Given the debate on the Health of the High Street one piece of news, in that Ikea is to open more High Street kitchen and bathroom showrooms, will sure to be a source of concern for some.
Is it all doom and gloom though?
Ikea are not known for being slow and given that the paint is hardly even dry on the first of the Ikea high street showrooms, it will probably not be a shock to learn that Ikea have now confirmed its plans for even more Ikea high street showrooms.
The Health of the High Street is somewhat precarious and much attention being paid to increasing footfall and lowering business rates for city centre businesses. Could news that a retail giant such as Ikea, in aligning its focus to increase its High Street showroom presence, be met with only dread?
Or should the news be met with some hope that at least an increase in visitors numbers to the High Street, encouraged by Ikea, may see some winners?
After all not all independent kitchen and bathroom retailers compete directly with Ikea.
Tottenham Court Road – Ikea on the High Street
Only back in July did Ikea announce its first step in the retailer’s revised strategy in the UK and its part of a global approach to bring IKEA into the heart of urban areas as it responds to the continued growth of city living and changing consumer lifestyles.
That first step was Tottenham Court Road in achieving a greater emphasis on accessibility, convenience and enhanced services which are all key contributors to Ikea’s continued growth in the UK.
Growth which saw sales reach almost £2 billion – up 6% compared with last year, despite a “tough economic environment” in the home interiors sector.
Reporting another positive year for the 12 months ending August 31st, Ikea UK and Ireland Country Manager Javier Quiñones said the Tottenham Court Road concept store was the start of “an exciting journey”.
He added: “The way people live and shop is changing. Globally, in the future, over two-thirds of people will live in cities and today, in the UK, only 57% of people live within one-hour travel time of an Ikea store.
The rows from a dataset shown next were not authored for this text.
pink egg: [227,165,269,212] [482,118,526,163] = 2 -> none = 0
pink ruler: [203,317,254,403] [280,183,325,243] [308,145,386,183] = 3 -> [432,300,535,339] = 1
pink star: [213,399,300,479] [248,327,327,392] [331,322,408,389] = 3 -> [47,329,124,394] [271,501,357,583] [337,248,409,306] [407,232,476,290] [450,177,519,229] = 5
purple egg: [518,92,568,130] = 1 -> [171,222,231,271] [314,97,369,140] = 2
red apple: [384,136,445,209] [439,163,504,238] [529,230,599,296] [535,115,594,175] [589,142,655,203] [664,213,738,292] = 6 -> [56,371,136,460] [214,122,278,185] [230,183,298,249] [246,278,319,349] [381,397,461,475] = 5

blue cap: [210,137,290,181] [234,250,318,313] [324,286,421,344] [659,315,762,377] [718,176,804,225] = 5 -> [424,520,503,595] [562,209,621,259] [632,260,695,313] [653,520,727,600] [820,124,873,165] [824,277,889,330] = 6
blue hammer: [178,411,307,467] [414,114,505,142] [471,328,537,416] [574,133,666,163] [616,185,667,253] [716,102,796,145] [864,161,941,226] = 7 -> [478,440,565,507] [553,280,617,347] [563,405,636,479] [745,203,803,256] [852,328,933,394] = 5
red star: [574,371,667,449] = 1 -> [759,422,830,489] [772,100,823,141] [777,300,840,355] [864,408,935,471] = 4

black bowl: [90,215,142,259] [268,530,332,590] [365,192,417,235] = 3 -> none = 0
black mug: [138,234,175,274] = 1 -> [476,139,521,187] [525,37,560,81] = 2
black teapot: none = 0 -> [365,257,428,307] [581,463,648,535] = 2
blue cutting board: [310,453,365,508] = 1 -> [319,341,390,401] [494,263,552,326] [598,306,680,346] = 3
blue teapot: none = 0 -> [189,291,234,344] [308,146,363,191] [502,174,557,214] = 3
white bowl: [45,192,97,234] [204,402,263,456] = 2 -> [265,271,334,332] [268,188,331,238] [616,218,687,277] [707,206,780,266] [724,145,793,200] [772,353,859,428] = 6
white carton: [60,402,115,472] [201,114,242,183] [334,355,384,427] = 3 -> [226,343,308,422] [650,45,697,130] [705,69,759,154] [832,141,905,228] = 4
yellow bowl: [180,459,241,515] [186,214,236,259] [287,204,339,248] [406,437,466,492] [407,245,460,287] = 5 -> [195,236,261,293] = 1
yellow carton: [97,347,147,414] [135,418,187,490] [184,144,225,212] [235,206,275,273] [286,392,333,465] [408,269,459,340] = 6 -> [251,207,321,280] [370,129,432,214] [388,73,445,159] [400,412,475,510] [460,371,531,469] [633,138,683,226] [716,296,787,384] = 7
That is why we are developing a new city-centre approach, starting with London.”
The Tottenham Court Road concept store is located on the former Mulityork site – whom ceased trading in December 2017 – and will act as a new way for customers to experience the IKEA brand, offering a personalised and tailored service for those who are planning a bigger project in their home.
The concept, with a strong focus on kitchens and bathrooms is designed to give customers an easy and convenient way to get the advice and inspiration they need, in order to browse, plan and order furniture for the bigger home improvement projects in the home.
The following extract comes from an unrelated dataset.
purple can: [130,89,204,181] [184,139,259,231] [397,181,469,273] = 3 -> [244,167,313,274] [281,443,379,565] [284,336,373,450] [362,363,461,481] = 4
These means more focus on planning and advice and less on enjoying Ikea Swedish meatballs, which are not available in the concept store.
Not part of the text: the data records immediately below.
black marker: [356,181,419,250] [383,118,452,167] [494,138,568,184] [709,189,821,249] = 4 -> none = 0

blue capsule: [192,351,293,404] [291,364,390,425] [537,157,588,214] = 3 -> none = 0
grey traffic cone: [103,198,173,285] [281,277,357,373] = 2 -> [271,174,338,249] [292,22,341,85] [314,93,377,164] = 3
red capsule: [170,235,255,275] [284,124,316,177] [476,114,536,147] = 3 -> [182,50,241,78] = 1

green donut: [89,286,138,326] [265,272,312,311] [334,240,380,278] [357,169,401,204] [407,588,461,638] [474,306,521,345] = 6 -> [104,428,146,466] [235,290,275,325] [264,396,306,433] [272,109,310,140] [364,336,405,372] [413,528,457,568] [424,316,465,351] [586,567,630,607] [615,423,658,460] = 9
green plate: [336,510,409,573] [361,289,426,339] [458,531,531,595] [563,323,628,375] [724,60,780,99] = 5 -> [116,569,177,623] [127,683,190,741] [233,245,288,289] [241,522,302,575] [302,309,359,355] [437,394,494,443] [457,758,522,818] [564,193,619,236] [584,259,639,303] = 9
Hope for the Independents?
As with countless other ‘big brand’ offerings there is a perceived consumer advantage in dealing with an independent owner/manger operator as opposed to the sales assistants at the big brands, even if those brands move from Big Sheds to little concept stores.
Wether Ikea can match the independent Kbb owner/manger operators for product knowledge, design skills and service remains to be seen but as with the other Giants that came before, David still has some fight left in him.
Yes market conditions are tough for the whole of retail, not just Kbb retail but if Ikea is one of very few ways being put forward to increase footfall perhaps independent owner operators need to plan ahead and take advantage (where ever they can) in tempting some of the increased High Street visitors tempted by Ikea.